Due to Coorg’s landlocked mountainous terrain, the ingredients of Kodava cuisine are mostly indigenous and local. The result is a unique culinary heritage that has been honed over centuries.
“Kodava cuisine is unique because of its geographical location, abundance of naturally-available local ingredients and a cooking style that incorporates only what is available locally and is in season,” said Chef Praveen Anand, Executive Chef – South Indian Cuisine, ITC Hotels. “The cuisine is distinct because many ingredients available here are not found in other parts of south India.”
“The Kodavas are mainly non-vegetarian. Meat, pork, venison and local fish form their daily diet. Rich in flavor and textures, Kodava cuisine uses a variety of local spices, wild plants and fruits.”
“The vegetarian dishes use jackfruit, colocasia leaves, yam, bamboo shoots, and horse gram with coconut, chilli and jaggery. Local black vinegar made from tamarind found in the hills adds a distinct flavor to the food.”
“The Kodavas or Coorgis were a people of farm and forest, the borders of which seamlessly blended with each other,” said Shanthala T Medappa from Coorg, who runs “Oink,” an eatery in Chennai famous for its pork-based delicacies like “pandi curry”.
“In fact, the farmer supplemented food from his farm with the bounties of the forest like venison, wild pig and wild fowl. Cuisine from Coorg depends very little on cultivated vegetables or reared-for-food animals.”
“Though there are various tribes living in Coorg, the same cuisine is found throughout the region. There is, however, a small group called the ‘Amma Kodavas,’ who are purely vegetarian.”
“The staple food of Coorg is the sannaki rice that grows in lush abundance in the region.
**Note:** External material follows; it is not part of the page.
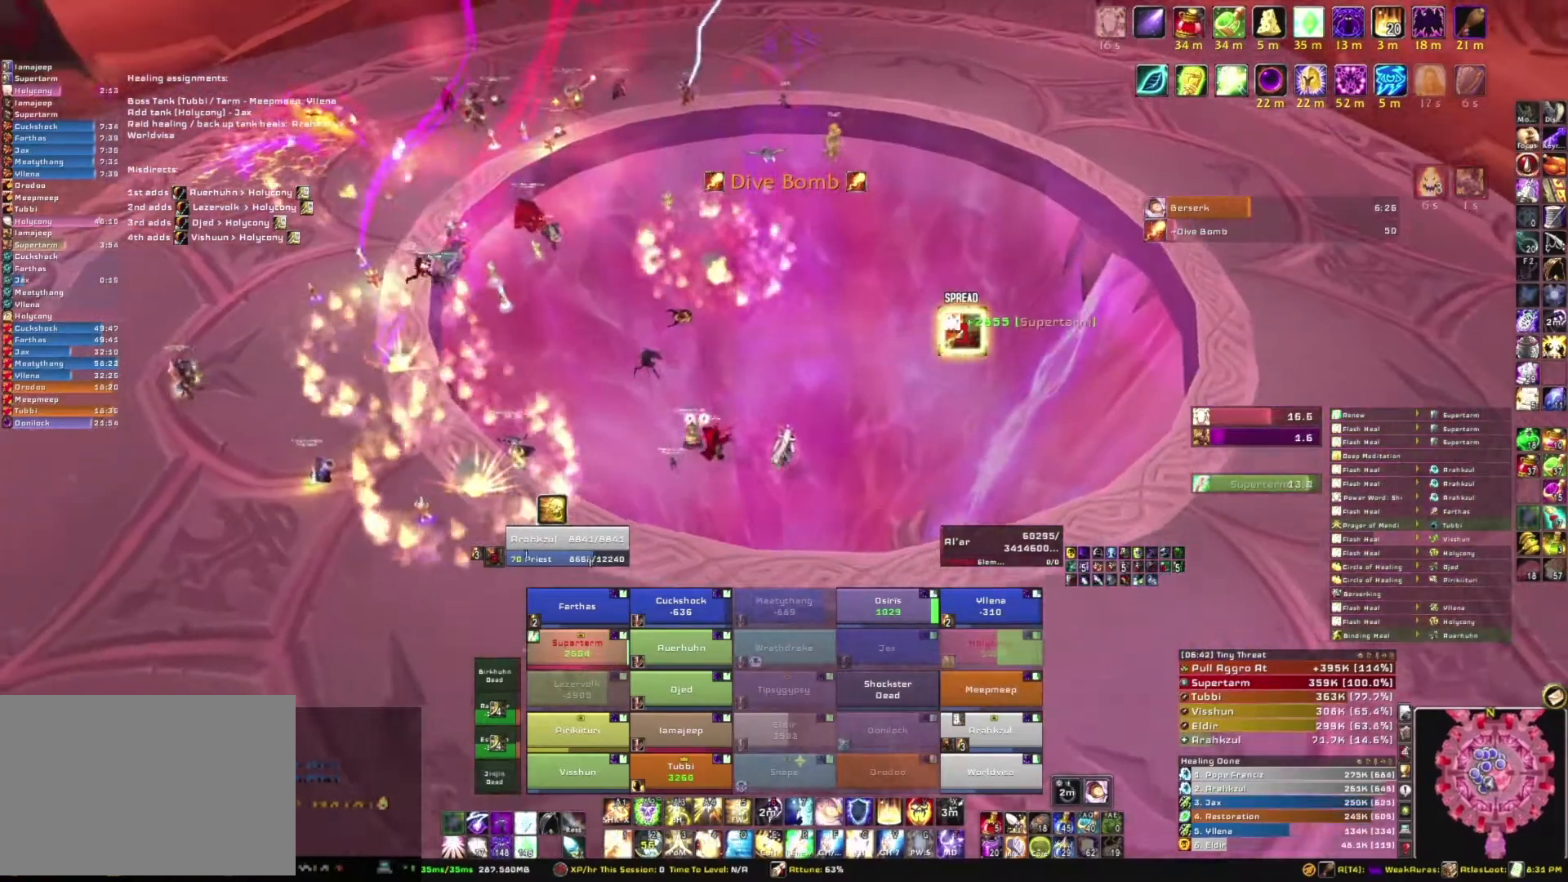
{"keys": ["w"], "mouse": ["right"], "events": [[100, "d", "up"]]}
And it was for the special variety of rice grown here that the Sultan of Mysore Hyder Ali and his son and successor Tipu Sultan are said to have attacked Coorg in the 1700s. Rice is used to make steamed delicacies like paputtu (fluffy steamed rice cakes with a crumbly texture) and desserts like thambuttu (a spherical sweet).”
“Food was eaten with the season in mind. During the monsoons, warming foods were eaten. The preserved game meat was placed on “bedheke” or wooden slatted frames over a cooking fire to dry and imbibe the flavor of wood smoke. A souring agent called khachampuli, extracted from the local kodambuli fruit, was added to meat dishes, and some vegetarian dishes too.”
Sangeetha R Cariappa, from Coorg, who lives in the UK, makes it a point to take back locally-sourced ingredients on her annual visits to her hometown.
“I carry back the famed Arabica coffee from Coorg, which has a unique mild flavor because it is grown in the shades of other trees,” said Cariappa. “Coorg is also famous for its pepper and cardamom plantations and both these spices are an integral part of the cuisine. Other than this, we prepare and take back homemade fruit squashes and wild mango pickles, both of which keep for ages, and allow us to taste a slice of Coorg even when we’re far away.”
However, with the world becoming a smaller place, and cuisines increasingly influencing one another, there is the concern that Coorgi cuisine is often not authentic anymore.
“With the shrinking of jungles, many wild fruits, edible and medicinal leaves and yams are no longer in great abundance,” said Medappa.“Several delicious wild mushrooms have become increasingly rare. However, one still manages to get bamboo shoots and wild mangoes, which are left to sour in their own juices.”
Villagers still grow their vegetables—some of these are matured and put away for use in the rainy season.
“There are yams like the “puthari,” ferns with tight pin curls called “theramethoppu,” that grow on the banks of streams, colocasia leaves called “khembe,” abundant greens of various varieties and the special medicinal leaves that appear only in the monsoon and are picked on the 18th day of the ‘kakkada’ month (mid-July to mid-August),” said Medappa.
Chef Anand though, sees little cause for concern. “I haven’t seen or noticed any external influence on the cuisine in recent years — either from other parts of India or abroad. The cuisine is still endemic to the region, and people living there.”